Bogotá, Kolombia — Sebuah pesawat penumpang kecil yang membawa 15 orang, termasuk seorang anggota Dewan Perwakilan Rakyat (DPR) Kolombia, jatuh di wilayah pegunungan timur laut negara itu dekat perbatasan Venezuela, Rabu (28/1). Seluruh penumpang dan awak dilaporkan tewas dalam kecelakaan tragis ini.

Pesawat jenis Beechcraft 1900D yang dioperasikan maskapai negara Satena lepas landas dari Bandara Internasional Camilo Daza di Cúcuta, sebuah kota perbatasan Kolombia, menuju kota Ocaña untuk penerbangan domestik singkat sekitar 23 menit. Namun, kontak dengan pengatur lalu lintas udara hilang sekitar 12 menit setelah lepas landas, tak lama sebelum jadwal pendaratan.

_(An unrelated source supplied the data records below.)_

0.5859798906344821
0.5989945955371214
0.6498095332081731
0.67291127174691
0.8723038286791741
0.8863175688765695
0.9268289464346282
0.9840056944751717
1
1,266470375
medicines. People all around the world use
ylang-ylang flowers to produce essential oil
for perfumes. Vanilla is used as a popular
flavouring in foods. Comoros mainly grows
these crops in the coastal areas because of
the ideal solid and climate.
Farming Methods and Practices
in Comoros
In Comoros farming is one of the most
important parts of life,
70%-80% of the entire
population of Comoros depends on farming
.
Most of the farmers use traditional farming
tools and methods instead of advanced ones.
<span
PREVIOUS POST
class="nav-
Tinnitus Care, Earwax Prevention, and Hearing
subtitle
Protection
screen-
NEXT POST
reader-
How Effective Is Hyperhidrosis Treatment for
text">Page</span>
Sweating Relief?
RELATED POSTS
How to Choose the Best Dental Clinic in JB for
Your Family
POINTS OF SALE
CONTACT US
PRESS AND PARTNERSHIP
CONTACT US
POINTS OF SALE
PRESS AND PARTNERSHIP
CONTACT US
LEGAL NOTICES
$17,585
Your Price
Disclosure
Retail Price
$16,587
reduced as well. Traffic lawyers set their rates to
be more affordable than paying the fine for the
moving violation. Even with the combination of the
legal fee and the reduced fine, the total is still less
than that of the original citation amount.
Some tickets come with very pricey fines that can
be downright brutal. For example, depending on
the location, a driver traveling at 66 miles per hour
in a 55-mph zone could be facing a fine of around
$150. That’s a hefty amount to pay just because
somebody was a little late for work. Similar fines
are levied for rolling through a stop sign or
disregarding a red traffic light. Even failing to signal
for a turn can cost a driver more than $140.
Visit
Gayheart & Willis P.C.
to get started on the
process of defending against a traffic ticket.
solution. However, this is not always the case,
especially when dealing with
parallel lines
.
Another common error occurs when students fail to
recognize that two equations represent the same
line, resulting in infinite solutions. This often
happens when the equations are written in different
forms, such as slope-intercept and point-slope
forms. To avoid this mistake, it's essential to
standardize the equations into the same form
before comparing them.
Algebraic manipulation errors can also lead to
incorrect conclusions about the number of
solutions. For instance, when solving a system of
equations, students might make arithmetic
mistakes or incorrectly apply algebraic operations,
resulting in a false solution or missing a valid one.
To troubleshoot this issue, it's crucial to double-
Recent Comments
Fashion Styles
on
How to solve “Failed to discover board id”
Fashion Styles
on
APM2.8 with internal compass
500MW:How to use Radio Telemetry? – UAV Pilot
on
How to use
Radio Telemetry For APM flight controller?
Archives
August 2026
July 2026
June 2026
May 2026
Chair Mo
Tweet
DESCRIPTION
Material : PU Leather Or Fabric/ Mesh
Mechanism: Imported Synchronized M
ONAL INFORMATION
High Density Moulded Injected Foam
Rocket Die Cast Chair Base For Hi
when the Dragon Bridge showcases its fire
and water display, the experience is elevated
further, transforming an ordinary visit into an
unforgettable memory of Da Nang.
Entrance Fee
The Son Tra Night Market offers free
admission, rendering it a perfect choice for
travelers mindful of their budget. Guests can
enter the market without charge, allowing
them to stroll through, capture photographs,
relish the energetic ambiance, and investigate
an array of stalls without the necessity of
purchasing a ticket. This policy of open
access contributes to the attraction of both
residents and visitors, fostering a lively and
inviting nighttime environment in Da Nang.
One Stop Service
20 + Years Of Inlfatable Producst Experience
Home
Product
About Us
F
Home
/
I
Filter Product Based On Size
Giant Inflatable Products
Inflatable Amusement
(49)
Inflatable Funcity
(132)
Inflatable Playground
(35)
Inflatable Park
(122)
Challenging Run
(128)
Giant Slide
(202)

Setelah operasi pencarian intensif, puing-puing pesawat ditemukan di daerah pegunungan Curasica, Playa de Belén di Departemen Norte de Santander. Tidak ada korban yang selamat dari insiden ini.

Di antara korban tewas adalah anggota DPR Kolombia Diógenes Quintero, yang mewakili wilayah Catatumbo, serta seorang calon legislatif Carlos Salcedo, menurut daftar penumpang yang dirilis oleh pihak maskapai dan dikonfirmasi oleh otoritas setempat.

Otoritas penerbangan Kolombia bersama tim militer dan badan penyelidikan telah mengaktifkan proses resmi untuk menyelidiki penyebab kecelakaan. Hingga kini, penyebab pasti jatuhnya pesawat masih dalam penyelidikan, meskipun kondisi geografis yang berat di wilayah pegunungan serta perubahan cuaca lokal turut memperumit upaya evakuasi.

Pemerintah Kolombia menyatakan duka atas insiden ini dan berjanji akan memberikan dukungan kepada keluarga korban. Upaya pencarian juga melibatkan Angkatan Udara Kolombia dan otoritas sipil setempat di lokasi kecelakaan yang terkenal memiliki medan yang sulit.